Sir, I'm really sorry. I had meant to write that there is no friction. Is the problem more clear now?
Sir, why would the floor be more intuitive, please?

Also, could you please show how you arrived at $$\vec{F} = a^2 \cos(\theta) \cdot \{ \sin(\theta) \cos(\varphi), \sin(\theta) \sin(\varphi), \cos(\theta)^2 \}?$$

4. Sep 13, 2015

### Staff: Mentor

It is the usual way to define "zero height".

That equation in my post was a copy&paste error, sorry. Still had a formula from an unrelated thread in the clipboard. I wanted to copy this formula:
The big sphere will move as well.

5. Sep 13, 2015

### Better WOrld

Sir, I realised that it would move. This would be because of the Normal Force between the 2 spheres. However, I still cannot understand how to apply the law of Conservation of Momentum.

6. Sep 13, 2015

### Staff: Mentor

Then you should take this motion into account.

How can you describe the horizontal momentum in terms of the velocities of the spheres?
What do you know about the horizontal position of the center of mass?

7. Sep 13, 2015

### Better WOrld

I'm sorry Sir, I don't know the answer to the first question. Had there been 2 separate spheres with velocities v1 and v2, the momentum (initial) of them would be $m1v1$ and $m2v2$. However, the confusion is arising since these 2 spheres are in physical contact and it thus seems that the motion of the bottom sphere will influence the motion of the top sphere. Thus, the velocity of the top sphere would not simply be $v_m$. This is what is bothering me, Sir.

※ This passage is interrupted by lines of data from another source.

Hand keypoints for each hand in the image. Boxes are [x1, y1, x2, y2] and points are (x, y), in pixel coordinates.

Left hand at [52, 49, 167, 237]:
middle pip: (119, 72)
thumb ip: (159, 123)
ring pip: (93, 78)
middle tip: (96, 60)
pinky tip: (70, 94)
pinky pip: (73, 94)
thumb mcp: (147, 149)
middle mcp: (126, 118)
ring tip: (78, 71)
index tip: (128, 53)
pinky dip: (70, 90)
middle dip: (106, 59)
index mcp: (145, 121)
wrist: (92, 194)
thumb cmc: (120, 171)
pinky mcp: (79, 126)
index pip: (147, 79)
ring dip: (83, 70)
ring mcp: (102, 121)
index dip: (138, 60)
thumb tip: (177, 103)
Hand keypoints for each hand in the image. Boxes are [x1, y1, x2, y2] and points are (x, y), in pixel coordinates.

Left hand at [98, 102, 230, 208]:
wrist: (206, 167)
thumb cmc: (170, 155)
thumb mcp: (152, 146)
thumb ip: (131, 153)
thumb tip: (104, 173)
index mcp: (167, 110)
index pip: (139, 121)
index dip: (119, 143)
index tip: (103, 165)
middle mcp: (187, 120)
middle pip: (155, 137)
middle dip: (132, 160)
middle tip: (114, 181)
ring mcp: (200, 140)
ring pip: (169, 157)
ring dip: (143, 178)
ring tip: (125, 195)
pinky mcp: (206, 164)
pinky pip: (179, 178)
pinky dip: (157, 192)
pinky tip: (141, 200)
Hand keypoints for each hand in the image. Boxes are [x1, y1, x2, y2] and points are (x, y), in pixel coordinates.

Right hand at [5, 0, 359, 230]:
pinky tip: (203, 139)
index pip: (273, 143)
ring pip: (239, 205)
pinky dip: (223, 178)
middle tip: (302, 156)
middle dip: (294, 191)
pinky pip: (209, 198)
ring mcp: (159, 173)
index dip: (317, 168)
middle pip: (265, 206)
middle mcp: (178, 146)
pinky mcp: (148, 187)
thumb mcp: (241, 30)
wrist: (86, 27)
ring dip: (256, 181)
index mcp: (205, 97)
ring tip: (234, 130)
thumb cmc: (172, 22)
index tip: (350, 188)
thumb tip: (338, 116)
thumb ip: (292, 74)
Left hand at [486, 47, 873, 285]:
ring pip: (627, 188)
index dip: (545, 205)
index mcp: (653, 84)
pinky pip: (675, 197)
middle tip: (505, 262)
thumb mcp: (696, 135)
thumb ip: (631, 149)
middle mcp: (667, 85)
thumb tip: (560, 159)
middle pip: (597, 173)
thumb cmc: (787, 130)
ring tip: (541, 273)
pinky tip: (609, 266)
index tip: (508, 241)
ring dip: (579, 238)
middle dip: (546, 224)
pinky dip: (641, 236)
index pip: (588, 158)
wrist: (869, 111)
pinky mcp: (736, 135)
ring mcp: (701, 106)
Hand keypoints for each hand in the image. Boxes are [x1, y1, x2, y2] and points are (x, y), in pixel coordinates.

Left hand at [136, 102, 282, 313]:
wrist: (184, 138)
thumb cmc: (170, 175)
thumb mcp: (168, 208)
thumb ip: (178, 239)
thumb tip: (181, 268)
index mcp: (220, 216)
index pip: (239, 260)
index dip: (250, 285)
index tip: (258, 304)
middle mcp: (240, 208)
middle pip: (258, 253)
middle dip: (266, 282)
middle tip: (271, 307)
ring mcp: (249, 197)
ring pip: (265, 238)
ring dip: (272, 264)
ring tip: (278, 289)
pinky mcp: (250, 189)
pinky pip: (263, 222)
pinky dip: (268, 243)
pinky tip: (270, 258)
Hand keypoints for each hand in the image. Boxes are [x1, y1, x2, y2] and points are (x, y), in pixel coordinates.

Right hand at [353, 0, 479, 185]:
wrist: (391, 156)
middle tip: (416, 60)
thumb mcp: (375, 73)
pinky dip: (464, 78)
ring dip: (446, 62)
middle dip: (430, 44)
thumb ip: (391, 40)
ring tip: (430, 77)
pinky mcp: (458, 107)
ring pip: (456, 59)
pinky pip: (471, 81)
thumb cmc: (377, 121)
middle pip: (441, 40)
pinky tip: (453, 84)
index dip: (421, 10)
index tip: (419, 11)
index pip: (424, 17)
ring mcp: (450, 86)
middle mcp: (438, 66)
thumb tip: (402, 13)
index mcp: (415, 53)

Regarding the second question, I didn't understand. Wouldn't the center of mass of each sphere always be at the center of each sphere respectively?

8. Sep 13, 2015

### Staff: Mentor

The contact does not matter.
That is true, but it does not change for formulas for their momentum.
You can define the velocity to be v_m. By the way, for LaTeX you can use two \$ or two # here: $v_m$.
The center of mass of the spheres yes, but I meant the center of mass of the whole system.

9. Sep 13, 2015

### Better WOrld

Sir, regarding the center of mass, in the horizontal direction, it would be at the same level (ie the $Y$ coordinate would be the same) since there is no external force acting in the horizontal direction.